• Task: Of all the lines below, return only those starting with the line holding "16: (268, 383, 0.85)" and going on through the line holding "49: (711, 118, 0.48)", exactly as written.

• Record extracts:
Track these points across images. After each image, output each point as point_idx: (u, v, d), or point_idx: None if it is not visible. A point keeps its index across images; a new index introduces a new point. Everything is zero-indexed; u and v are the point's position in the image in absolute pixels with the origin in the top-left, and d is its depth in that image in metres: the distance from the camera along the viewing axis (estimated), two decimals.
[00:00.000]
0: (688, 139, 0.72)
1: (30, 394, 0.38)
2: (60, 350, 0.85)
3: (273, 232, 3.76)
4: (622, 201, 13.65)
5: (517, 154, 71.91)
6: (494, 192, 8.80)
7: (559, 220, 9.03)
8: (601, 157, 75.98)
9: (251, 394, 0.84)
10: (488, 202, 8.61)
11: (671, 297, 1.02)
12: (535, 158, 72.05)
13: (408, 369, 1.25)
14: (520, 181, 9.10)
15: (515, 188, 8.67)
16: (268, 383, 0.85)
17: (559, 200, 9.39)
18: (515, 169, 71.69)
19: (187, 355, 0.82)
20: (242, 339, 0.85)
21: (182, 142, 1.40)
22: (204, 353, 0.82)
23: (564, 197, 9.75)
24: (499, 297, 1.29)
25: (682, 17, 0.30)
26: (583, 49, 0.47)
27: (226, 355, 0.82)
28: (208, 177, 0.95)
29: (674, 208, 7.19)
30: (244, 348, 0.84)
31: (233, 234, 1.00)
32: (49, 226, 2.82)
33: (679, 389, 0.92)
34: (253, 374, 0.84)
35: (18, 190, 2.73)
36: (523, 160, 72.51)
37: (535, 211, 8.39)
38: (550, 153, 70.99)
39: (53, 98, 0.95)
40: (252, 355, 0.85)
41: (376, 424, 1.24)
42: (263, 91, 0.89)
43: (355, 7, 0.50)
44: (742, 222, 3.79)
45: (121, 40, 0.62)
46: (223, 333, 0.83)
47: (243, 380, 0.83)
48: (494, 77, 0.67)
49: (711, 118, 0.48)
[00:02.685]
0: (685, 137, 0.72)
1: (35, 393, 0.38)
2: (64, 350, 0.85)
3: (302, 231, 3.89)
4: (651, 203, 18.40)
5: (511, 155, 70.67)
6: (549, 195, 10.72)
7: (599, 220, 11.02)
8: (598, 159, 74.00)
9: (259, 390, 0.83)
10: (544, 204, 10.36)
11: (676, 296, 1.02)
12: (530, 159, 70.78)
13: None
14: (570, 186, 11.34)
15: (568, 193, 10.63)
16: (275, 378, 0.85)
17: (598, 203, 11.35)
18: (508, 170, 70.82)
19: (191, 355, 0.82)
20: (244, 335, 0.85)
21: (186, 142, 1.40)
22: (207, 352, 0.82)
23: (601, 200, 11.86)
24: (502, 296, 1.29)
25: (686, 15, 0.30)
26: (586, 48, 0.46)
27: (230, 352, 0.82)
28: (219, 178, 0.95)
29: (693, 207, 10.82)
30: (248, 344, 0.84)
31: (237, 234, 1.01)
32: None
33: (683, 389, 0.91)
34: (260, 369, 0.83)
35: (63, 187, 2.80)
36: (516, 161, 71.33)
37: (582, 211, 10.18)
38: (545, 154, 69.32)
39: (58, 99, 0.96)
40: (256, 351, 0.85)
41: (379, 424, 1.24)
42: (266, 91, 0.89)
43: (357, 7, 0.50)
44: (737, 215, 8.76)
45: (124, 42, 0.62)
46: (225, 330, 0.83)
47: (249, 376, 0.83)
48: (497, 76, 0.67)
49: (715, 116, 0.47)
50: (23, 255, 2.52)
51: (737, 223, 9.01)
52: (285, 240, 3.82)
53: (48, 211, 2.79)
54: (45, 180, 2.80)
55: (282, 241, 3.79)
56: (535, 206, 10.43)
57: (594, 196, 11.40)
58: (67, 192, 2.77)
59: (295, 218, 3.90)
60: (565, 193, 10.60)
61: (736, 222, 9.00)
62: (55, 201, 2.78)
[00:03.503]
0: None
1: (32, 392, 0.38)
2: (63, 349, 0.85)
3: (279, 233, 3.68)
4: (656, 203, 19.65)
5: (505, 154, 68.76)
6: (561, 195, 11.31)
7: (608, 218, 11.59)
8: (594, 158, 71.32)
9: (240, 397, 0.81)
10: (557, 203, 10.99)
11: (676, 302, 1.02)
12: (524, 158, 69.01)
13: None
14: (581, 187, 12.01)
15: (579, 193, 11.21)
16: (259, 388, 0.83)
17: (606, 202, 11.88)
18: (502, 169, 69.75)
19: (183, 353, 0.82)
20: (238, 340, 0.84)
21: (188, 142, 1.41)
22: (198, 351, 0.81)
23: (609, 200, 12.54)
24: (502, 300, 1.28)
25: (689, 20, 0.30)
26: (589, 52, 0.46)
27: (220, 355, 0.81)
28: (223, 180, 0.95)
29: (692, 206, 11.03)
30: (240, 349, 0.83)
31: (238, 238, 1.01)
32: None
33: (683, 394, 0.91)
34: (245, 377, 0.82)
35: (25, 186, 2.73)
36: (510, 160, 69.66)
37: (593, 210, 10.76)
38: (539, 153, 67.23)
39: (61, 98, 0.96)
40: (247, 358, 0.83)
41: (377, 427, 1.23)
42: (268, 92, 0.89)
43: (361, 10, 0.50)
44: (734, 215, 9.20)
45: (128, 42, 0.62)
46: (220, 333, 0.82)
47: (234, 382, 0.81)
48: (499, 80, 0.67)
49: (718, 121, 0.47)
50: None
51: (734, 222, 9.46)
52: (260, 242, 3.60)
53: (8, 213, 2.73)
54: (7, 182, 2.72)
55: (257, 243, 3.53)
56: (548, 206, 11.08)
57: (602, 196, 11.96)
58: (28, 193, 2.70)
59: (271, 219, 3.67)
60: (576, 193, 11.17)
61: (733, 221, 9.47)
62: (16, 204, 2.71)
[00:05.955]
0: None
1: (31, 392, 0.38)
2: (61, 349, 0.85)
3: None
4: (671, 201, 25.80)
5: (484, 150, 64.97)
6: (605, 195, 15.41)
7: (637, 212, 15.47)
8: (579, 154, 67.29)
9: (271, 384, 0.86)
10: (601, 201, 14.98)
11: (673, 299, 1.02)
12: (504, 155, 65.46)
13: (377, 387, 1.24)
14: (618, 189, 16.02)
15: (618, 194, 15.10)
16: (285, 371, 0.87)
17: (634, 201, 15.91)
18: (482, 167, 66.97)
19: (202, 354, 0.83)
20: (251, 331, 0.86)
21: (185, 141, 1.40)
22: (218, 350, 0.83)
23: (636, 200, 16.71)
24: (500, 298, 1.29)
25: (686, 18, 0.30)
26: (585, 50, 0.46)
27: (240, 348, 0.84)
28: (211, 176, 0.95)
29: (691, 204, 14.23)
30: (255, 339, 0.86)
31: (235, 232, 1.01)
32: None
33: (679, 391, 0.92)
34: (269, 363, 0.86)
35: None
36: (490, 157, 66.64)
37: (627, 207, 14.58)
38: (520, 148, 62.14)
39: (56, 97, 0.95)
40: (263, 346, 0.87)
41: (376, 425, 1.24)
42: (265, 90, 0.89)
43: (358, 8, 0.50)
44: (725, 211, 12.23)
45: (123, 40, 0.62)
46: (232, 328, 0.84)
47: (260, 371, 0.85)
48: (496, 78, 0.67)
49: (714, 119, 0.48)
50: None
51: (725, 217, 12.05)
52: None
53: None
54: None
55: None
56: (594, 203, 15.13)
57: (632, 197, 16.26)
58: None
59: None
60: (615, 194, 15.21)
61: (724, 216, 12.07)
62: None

...

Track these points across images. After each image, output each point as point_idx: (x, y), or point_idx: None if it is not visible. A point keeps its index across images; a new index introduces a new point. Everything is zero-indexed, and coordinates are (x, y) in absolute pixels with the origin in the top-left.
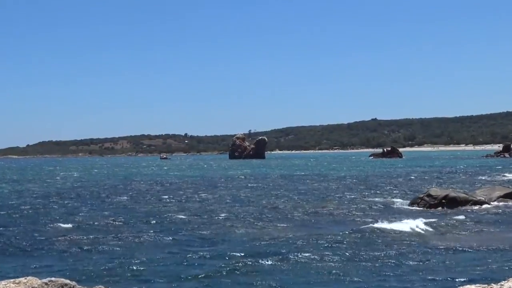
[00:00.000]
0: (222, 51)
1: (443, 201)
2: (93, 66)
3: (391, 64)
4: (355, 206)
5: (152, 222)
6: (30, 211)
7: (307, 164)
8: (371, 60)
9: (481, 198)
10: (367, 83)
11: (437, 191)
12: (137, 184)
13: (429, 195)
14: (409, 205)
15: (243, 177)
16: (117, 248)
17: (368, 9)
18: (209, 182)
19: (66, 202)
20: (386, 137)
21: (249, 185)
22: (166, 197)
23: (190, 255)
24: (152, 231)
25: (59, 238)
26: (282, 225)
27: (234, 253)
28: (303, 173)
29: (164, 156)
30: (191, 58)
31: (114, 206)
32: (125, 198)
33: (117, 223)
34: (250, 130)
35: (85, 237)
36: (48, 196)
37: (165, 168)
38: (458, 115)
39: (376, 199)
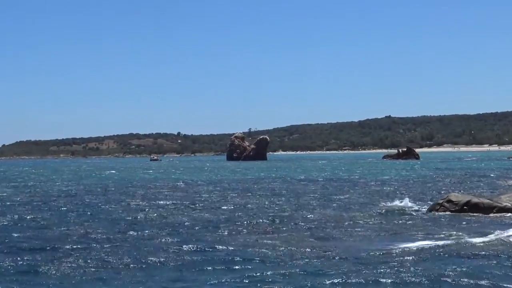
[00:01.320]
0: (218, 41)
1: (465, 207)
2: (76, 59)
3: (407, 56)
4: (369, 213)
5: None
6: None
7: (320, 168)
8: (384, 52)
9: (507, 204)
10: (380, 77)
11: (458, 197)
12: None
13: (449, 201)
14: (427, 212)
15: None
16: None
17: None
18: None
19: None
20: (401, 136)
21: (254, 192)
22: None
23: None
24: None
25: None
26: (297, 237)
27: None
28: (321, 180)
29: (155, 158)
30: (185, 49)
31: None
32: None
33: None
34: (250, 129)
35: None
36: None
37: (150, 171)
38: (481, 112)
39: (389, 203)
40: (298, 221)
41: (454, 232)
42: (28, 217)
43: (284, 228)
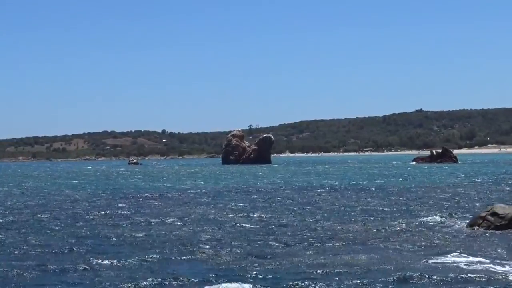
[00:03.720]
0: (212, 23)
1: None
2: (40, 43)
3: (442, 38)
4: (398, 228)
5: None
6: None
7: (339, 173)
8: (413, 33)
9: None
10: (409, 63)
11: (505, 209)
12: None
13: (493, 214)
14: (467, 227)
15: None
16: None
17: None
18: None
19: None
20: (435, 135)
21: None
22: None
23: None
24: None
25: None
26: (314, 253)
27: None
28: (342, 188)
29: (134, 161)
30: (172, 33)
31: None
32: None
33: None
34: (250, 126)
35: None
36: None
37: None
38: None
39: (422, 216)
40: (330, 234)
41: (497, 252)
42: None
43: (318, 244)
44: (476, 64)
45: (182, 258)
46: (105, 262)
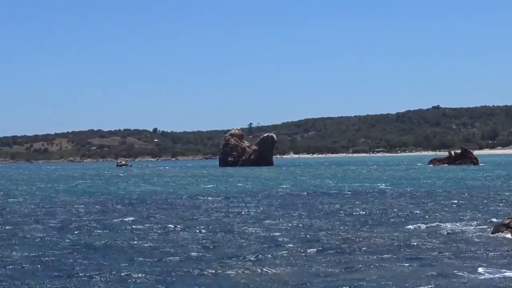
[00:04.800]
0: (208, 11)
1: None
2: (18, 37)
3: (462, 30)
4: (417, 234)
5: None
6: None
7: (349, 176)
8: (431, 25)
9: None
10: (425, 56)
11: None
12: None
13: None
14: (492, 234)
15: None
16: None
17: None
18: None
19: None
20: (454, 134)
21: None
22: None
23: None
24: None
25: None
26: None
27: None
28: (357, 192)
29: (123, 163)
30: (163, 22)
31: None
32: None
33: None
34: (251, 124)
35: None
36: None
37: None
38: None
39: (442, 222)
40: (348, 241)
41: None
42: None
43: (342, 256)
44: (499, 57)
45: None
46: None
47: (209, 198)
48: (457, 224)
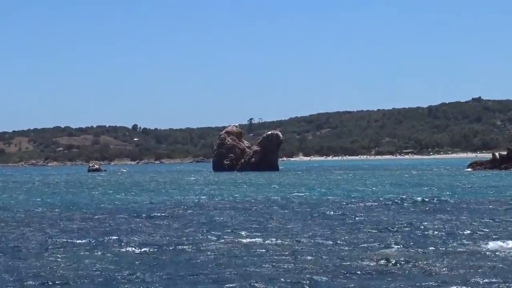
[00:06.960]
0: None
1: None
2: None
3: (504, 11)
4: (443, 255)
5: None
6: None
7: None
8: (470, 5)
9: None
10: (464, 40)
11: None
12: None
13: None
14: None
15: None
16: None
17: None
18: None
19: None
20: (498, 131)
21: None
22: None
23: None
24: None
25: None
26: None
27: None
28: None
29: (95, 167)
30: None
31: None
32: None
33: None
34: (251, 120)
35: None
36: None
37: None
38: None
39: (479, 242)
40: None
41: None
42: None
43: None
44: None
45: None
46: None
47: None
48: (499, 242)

==

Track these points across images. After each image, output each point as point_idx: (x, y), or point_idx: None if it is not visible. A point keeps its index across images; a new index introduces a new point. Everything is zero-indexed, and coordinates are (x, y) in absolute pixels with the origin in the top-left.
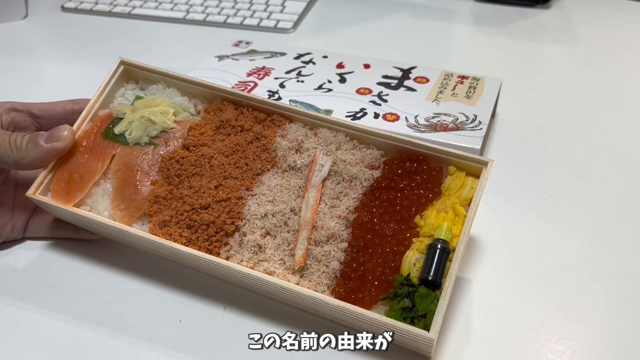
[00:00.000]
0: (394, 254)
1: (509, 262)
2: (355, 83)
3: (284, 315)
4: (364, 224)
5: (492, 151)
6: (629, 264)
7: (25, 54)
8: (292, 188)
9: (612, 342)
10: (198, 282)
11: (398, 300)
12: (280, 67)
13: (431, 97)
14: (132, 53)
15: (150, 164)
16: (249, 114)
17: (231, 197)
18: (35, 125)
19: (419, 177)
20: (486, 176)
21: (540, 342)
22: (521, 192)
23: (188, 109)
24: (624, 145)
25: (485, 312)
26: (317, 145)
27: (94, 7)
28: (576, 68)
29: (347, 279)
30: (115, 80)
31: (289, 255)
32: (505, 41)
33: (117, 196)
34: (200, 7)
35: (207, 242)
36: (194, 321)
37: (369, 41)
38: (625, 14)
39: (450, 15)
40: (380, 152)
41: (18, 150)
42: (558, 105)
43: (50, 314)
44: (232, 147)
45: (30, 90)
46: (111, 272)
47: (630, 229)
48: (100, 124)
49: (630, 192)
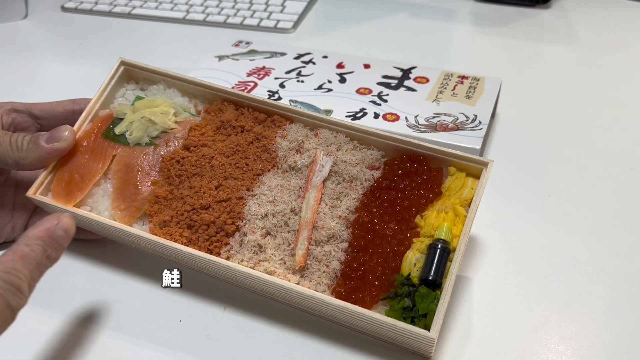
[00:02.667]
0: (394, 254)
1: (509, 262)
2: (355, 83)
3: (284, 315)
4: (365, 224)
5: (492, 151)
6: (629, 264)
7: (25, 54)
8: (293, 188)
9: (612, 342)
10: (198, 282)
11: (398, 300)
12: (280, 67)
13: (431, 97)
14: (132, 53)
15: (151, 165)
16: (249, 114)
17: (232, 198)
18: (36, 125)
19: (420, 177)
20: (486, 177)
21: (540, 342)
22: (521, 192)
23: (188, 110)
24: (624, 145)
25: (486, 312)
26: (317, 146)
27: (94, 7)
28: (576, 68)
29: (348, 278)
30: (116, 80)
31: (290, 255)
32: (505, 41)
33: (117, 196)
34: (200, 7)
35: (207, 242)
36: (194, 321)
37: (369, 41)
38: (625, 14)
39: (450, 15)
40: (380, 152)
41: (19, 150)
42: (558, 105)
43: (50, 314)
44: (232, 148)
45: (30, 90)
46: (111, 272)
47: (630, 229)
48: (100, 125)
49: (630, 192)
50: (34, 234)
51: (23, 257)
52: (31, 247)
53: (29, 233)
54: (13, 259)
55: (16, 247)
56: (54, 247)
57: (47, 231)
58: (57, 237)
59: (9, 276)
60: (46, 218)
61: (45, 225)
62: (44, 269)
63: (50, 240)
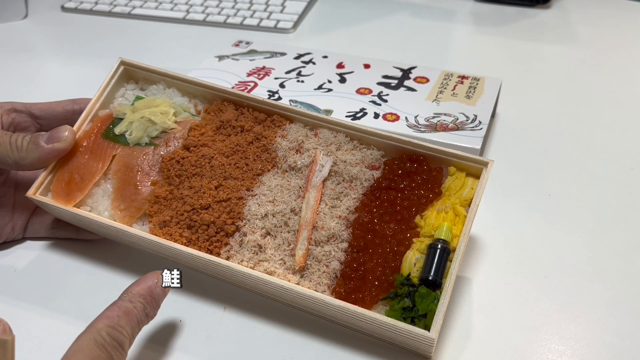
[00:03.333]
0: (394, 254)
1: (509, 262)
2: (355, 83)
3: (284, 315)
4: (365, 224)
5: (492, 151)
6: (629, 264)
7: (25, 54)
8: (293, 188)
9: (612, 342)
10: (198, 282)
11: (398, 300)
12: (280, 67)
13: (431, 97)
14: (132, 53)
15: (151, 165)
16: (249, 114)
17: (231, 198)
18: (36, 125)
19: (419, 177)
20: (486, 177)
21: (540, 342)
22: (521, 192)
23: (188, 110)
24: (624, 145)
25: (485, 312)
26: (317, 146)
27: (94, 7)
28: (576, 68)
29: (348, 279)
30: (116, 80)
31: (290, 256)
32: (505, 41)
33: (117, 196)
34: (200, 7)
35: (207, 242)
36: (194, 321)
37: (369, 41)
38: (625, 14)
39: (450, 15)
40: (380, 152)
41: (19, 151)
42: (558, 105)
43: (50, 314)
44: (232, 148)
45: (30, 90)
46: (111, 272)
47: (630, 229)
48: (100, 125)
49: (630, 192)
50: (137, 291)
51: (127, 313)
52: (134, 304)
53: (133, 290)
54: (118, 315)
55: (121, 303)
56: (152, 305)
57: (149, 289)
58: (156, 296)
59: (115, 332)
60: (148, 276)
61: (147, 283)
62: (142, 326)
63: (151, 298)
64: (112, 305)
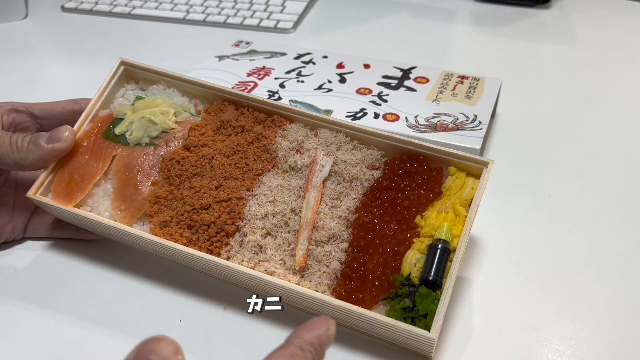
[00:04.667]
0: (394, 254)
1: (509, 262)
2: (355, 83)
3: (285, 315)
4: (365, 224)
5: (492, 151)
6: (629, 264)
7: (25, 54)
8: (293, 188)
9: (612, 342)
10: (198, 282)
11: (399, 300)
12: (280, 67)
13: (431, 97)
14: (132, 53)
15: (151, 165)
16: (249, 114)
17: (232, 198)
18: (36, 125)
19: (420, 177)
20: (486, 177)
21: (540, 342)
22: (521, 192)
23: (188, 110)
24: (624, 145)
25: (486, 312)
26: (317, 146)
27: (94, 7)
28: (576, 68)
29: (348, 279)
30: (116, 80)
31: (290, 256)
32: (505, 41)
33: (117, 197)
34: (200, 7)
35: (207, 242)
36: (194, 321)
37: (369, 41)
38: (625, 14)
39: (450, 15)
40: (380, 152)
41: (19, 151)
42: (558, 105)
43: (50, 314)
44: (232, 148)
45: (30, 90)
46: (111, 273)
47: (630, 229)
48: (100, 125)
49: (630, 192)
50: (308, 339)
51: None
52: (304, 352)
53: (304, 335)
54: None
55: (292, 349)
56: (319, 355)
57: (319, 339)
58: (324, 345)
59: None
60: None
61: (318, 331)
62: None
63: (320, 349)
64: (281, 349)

• Response below:
16: (268, 383, 0.85)
17: (559, 200, 9.39)
18: (515, 169, 71.69)
19: (187, 355, 0.82)
20: (242, 339, 0.85)
21: (182, 142, 1.40)
22: (204, 353, 0.82)
23: (564, 197, 9.75)
24: (499, 297, 1.29)
25: (682, 17, 0.30)
26: (583, 49, 0.47)
27: (226, 355, 0.82)
28: (208, 177, 0.95)
29: (674, 208, 7.19)
30: (244, 348, 0.84)
31: (233, 234, 1.00)
32: (49, 226, 2.82)
33: (679, 389, 0.92)
34: (253, 374, 0.84)
35: (18, 190, 2.73)
36: (523, 160, 72.51)
37: (535, 211, 8.39)
38: (550, 153, 70.99)
39: (53, 98, 0.95)
40: (252, 355, 0.85)
41: (376, 424, 1.24)
42: (263, 91, 0.89)
43: (355, 7, 0.50)
44: (742, 222, 3.79)
45: (121, 40, 0.62)
46: (223, 333, 0.83)
47: (243, 380, 0.83)
48: (494, 77, 0.67)
49: (711, 118, 0.48)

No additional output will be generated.